I'm sitting there awaiting the string of events to come from that hour trip into the promised lands, at each stop awaiting the new occupants almost trying to will the train that little bit further down the station to benefit the whole train experience. Oh she's pretty, c'mon u can make it, little bit more, that's it, that's i.....arggh DAM IT or oh God no! please no, not the school kids, have you no mercy stop stop ssttooppp!! if you are familiar with the whole city rail expierence you may relate

By this point between the haunting sounds of school children cackling and screaming as 15 year olds do best and the fact that there is not one creature that even remotely resembles that of an attractive human being within eye sight. I decided you know what! I can deal with it! the music in my ears is kicking and i can shut my eyes and all will be well. Right, ha wrong not today for today I repay my debt to society and take one for the team, today the world says you know what Martinez Fuck you!

As I sat there staring out the window trying to make the best out of the situation I couldn't help but look as the train rolled up to the next station and suddenly this over whelming feeling of insecurity began to arise inside of me that in some way, some how something was about to go down. Fear got the best of me in that moment and i just couldn't bare to look. Eyes held shut I feel the seat shifting from the weight of someone or something sitting down, When suddenly it hit me, Like a slap in the face.
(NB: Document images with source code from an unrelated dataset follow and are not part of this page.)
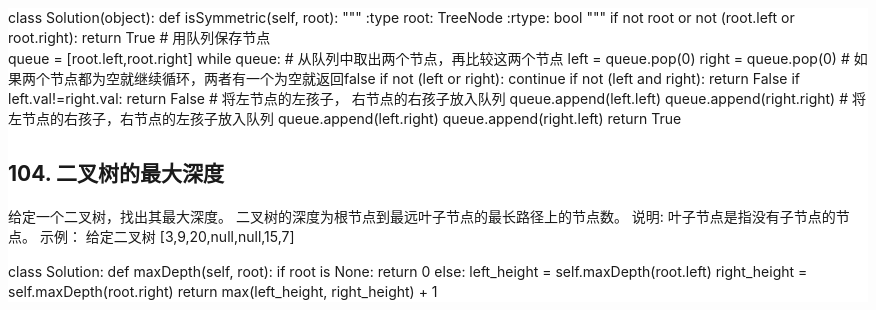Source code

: class Solution(object):
	def isSymmetric(self, root):
		"""
		:type root: TreeNode
		:rtype: bool
		"""
		if not root or not (root.left or root.right):
			return True
		# 用队列保存节点	
		queue = [root.left,root.right]
		while queue:
			# 从队列中取出两个节点，再比较这两个节点
			left = queue.pop(0)
			right = queue.pop(0)
			# 如果两个节点都为空就继续循环，两者有一个为空就返回false
			if not (left or right):
				continue
			if not (left and right):
				return False
			if left.val!=right.val:
				return False
			# 将左节点的左孩子， 右节点的右孩子放入队列
			queue.append(left.left)
			queue.append(right.right)
			# 将左节点的右孩子，右节点的左孩子放入队列
			queue.append(left.right)
			queue.append(right.left)
		return True

## 104. 二叉树的最大深度
给定一个二叉树，找出其最大深度。
二叉树的深度为根节点到最远叶子节点的最长路径上的节点数。
说明: 叶子节点是指没有子节点的节点。
示例：
给定二叉树 [3,9,20,null,null,15,7]

class Solution:
    def maxDepth(self, root):
        if root is None: 
            return 0 
        else: 
            left_height = self.maxDepth(root.left) 
            right_height = self.maxDepth(root.right) 
            return max(left_height, right_height) + 1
This horrible, sick nay evil individual

stunk

Yeah that's right! stunk, I guess maybe your a little disappointed huh, probably expecting a man with no head or some nightmare on elm st kinda shit from the build up and maybe your right, maybe I'm making a big deal out of nothing but you know what, you weren't there! you didn't have to endure it! you know not of the demonic presence that filled that carriage on that dreadful morning! so bite me and for the record id take a run at Mr Kruger or share a seat with a headless accountant over what this guy was representing any day of the week.

But more concerning then the smell is the mind numbing anomaly of how?? how at 7:00 in the morning could someone be in such a state of pure evil?? what could he have possibly done? How man, How?

Maybe he was on his way to the station when he bumped into a marathon runner in training in which a heated argument arouse with the runner pulling out his duelling glove and challenging him to a race to the top of death mountain and being a man of honour he had to except?

wow, must be a hell of runner...wait his shoes ain't scuffed at all, I bet he never even ran up death mountain, probably cant even run at all. I have half a mind to slap this mofo for posing as some kinda athlete, pphh thinks hes got the whole world fooled. Ha not me though, Im on to you.....PRICK!

wait!

Maybe he works at the cologne and deodorant store and figures why pay for the merchandise when he can just apply the cologne compliments of the house when he gets to work?

I cant believe this guy, what a tight ass I gotta suffer so he saves himself some money man that's just selfish and stealing as well what a thief,what a selfish tight ass smelly thief.......PRICK!

oh hang on!

There is water restrictions and deodorant can cause damage to the ozone, cant it? maybe hes trying to save the planet, that's decent of him, I mean not driving to work, low on the water usage and ozone friendly like an environmentalist or something......PRICK

To be honest I really don't know what I'm suppose to do in this situation. There is no training for this, they don't teach you this stuff in school, I mean I always carry some back up cologne in my suitcase but i cant just spray it on him without his consent, besides I'm 99% sure his powers are far superior to that of este lauder's for men.

Damn it man you have to try something! So I did. I did what any self respecting citizen would do, in a move of desperation i quickly jump forward into my suitcase and began to spray myself saying loud enough

geez I nearly forgot. a man's gotta take care of his mojo you know

as the guy gives me a forced smile and nod i return with a

this is good stuff though, here you should try some, the ladies will love you.

BOOYAH I'm in, i did it, i actually found away t........No thank you. DAM IT DAM DAM SON OF A BITCH DAM IT TO HELL. I sank in to my seat, Bitter, crushed and defeated! all that was left was stop breathing and welcome the sweet relief of the light at the end of the tunnel.

As I began to turn purple, I begin to notice the faces of those around me, devastated but with a hint of respect as if to say: you know what kid! you crashed and burned but you did your best and there is no shame in it. It was at that second I had but a brief moment of relief for i did not stand alone, these were my brethren my brothers and sisters in arms, it was us verses him and though we were crushed in battle, in the war victory is all but ours for we were only tortured and mutilated for that trip but he will smell till the end of his days and that's gotta count for something.